BRIEF — Repeat unchanged the lines of the listing below, beginning at the line that contains "elevation (m): 400" and stopping after the line that contains "catalogue / barcode: US 1094297".

MATERIAL FOR THE TASK —
————
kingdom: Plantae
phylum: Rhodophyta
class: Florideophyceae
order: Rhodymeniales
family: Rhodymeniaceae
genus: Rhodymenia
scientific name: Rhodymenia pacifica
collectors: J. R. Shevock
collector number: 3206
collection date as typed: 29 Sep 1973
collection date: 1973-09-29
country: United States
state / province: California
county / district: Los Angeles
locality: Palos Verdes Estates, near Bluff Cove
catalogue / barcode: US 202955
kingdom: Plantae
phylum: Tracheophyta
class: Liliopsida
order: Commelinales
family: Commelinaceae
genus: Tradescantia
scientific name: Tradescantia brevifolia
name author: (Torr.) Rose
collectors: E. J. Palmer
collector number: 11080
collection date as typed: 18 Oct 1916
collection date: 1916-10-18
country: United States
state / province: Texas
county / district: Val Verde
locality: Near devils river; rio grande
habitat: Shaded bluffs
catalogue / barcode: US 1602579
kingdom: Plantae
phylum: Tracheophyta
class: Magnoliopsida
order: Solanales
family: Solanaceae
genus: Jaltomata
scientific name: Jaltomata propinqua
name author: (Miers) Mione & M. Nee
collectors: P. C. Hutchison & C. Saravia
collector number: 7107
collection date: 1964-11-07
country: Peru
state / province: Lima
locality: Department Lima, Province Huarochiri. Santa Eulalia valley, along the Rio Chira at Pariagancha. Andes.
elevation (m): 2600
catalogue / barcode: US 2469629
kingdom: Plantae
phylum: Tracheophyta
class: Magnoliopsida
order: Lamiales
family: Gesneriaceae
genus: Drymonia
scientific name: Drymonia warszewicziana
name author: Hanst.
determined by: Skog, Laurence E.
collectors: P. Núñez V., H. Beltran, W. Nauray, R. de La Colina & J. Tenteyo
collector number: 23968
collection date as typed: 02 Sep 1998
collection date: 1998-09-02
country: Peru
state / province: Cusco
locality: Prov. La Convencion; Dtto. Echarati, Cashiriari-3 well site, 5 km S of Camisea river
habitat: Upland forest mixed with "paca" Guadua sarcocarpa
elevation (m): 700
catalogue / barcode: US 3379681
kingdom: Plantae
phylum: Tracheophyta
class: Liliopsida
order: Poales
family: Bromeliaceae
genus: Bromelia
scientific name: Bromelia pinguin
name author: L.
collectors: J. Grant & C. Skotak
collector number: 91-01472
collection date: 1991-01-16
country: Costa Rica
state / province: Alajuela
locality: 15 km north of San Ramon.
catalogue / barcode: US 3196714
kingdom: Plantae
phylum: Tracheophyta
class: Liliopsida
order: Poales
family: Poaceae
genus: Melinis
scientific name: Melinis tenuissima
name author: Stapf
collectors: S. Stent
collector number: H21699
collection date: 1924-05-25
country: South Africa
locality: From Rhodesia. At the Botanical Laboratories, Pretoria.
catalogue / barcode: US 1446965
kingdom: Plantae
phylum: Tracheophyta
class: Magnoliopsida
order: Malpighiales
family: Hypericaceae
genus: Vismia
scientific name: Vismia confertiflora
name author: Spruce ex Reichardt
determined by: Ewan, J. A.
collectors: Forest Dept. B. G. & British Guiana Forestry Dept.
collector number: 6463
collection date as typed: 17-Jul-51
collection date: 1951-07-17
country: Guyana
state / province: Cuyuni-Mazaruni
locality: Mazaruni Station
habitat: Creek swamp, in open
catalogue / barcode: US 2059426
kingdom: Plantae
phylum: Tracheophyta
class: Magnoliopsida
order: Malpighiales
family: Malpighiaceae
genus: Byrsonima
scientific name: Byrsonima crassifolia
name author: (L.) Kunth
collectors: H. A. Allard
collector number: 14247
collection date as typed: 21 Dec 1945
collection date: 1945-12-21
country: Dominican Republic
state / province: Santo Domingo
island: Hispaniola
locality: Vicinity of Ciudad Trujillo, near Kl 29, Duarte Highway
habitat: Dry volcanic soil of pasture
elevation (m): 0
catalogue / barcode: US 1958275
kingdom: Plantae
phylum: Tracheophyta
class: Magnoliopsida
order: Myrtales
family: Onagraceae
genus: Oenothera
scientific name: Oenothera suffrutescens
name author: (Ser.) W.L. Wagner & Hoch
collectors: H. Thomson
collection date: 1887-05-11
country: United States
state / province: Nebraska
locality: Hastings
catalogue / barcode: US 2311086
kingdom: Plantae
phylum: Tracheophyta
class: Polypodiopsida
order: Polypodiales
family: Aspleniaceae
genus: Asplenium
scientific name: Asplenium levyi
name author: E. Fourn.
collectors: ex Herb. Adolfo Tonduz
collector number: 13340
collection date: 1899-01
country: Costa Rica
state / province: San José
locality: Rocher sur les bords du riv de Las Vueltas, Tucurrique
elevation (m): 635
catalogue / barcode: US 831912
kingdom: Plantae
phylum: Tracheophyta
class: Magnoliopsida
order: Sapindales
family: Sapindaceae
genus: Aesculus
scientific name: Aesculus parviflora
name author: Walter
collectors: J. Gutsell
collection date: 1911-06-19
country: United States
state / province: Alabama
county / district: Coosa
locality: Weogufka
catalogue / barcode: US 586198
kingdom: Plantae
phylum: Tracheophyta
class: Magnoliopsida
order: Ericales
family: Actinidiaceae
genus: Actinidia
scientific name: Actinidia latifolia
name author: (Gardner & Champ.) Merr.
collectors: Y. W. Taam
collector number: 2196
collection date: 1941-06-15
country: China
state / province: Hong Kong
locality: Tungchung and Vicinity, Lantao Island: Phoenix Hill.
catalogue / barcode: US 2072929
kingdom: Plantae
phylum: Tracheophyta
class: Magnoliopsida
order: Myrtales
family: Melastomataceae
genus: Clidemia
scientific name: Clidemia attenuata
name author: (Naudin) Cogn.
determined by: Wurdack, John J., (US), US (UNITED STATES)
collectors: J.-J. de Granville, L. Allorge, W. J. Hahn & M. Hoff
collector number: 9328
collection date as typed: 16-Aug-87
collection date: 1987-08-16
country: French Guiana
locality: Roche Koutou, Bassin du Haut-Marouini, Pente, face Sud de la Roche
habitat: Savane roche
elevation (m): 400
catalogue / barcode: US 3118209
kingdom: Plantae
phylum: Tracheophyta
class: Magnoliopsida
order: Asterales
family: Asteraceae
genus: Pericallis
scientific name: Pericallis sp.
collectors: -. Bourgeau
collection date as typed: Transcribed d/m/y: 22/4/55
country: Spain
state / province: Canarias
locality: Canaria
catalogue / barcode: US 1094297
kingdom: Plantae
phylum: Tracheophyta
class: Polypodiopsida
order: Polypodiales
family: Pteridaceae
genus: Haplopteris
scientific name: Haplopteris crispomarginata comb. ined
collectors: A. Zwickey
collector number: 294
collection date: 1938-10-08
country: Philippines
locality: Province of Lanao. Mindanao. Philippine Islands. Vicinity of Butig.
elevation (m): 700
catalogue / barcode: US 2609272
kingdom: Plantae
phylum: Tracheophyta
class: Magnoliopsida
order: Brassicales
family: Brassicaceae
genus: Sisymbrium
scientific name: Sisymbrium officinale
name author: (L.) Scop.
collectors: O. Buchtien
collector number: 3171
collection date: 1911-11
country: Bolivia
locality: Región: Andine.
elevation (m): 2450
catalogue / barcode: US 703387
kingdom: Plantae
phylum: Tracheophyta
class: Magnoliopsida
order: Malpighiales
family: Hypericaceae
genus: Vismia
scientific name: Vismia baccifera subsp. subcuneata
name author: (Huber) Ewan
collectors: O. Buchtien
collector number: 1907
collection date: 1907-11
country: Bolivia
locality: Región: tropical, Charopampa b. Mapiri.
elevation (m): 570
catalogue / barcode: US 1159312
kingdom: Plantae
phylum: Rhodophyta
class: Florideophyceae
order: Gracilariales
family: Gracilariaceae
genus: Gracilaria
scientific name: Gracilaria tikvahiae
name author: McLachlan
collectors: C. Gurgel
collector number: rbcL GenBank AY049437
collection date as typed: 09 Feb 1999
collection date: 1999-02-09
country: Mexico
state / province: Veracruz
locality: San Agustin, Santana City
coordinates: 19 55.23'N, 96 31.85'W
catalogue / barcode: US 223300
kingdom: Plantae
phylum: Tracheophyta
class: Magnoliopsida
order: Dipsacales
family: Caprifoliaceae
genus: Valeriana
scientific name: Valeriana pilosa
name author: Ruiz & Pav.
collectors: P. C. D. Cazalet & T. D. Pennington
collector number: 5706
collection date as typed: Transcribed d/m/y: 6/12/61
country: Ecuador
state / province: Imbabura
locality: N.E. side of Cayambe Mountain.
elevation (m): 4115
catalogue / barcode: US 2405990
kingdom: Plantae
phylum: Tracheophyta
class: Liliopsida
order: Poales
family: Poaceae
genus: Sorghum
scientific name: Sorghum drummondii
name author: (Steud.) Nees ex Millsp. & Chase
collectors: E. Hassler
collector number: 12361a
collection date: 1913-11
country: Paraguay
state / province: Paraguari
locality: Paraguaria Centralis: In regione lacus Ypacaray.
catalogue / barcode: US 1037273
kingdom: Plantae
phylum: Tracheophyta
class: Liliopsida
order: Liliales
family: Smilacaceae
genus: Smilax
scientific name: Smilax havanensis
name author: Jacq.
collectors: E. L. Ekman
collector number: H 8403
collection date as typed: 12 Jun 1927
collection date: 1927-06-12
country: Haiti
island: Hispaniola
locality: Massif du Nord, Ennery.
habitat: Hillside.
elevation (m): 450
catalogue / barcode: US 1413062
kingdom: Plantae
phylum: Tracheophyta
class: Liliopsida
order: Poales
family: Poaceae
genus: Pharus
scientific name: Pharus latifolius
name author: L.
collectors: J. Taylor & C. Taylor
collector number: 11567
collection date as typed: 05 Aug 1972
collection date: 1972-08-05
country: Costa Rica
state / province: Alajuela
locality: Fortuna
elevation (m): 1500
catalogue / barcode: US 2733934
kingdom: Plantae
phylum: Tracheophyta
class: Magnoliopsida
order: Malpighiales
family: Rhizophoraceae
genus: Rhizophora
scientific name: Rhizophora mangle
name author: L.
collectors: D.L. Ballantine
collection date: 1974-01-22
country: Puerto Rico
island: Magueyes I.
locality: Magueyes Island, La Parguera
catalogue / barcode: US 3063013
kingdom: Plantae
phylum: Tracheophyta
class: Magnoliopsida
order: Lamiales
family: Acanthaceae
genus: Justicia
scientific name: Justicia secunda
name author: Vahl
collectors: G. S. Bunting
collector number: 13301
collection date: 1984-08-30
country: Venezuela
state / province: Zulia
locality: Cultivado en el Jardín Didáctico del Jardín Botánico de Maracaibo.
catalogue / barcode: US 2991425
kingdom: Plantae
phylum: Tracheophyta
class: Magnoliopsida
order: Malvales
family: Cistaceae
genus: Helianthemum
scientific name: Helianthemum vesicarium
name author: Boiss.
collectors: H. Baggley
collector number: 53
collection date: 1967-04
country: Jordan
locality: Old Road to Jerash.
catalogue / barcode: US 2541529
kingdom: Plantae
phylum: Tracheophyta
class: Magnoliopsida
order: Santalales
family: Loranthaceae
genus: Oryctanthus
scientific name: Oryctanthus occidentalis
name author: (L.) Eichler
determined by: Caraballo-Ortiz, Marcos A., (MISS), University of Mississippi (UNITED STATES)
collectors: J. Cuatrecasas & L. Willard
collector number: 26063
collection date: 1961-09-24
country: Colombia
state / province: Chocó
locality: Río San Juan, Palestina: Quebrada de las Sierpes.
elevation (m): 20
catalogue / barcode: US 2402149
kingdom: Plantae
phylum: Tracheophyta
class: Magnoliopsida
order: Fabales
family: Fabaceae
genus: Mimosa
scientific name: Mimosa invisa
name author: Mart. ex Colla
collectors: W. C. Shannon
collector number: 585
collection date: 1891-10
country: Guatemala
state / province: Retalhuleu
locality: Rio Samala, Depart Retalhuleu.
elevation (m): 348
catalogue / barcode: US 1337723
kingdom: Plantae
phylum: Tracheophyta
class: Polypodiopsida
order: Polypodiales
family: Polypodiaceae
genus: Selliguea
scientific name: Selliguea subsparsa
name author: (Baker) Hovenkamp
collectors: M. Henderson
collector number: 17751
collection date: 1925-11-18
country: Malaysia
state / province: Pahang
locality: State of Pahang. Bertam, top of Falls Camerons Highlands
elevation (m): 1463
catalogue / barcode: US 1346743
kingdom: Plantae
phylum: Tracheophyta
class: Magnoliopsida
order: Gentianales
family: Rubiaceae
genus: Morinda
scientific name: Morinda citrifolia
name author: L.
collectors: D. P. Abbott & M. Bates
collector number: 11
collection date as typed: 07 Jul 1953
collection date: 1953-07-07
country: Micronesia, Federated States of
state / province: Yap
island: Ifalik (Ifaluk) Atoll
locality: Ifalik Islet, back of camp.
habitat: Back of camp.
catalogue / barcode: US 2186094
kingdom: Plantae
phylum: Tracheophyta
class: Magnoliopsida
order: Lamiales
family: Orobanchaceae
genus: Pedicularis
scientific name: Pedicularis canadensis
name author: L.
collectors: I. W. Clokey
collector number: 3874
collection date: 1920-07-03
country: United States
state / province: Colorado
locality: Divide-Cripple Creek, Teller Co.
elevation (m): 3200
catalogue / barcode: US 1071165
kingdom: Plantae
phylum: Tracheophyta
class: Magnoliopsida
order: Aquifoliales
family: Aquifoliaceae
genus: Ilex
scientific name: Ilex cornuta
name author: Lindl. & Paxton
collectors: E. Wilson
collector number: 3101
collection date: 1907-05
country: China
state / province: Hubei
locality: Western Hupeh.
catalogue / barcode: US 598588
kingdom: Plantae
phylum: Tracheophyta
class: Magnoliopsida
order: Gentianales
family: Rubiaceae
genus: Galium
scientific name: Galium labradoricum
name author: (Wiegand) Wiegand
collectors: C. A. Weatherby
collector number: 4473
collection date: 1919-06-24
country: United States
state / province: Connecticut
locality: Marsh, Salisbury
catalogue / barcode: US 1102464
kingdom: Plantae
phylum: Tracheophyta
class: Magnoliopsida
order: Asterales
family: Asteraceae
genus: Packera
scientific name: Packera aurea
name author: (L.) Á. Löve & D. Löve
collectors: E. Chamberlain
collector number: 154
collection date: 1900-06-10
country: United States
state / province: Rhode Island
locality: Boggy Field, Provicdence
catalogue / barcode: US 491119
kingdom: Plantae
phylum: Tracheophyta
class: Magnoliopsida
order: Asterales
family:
————
TASK ANSWER —
elevation (m): 400
catalogue / barcode: US 3118209
kingdom: Plantae
phylum: Tracheophyta
class: Magnoliopsida
order: Asterales
family: Asteraceae
genus: Pericallis
scientific name: Pericallis sp.
collectors: -. Bourgeau
collection date as typed: Transcribed d/m/y: 22/4/55
country: Spain
state / province: Canarias
locality: Canaria
catalogue / barcode: US 1094297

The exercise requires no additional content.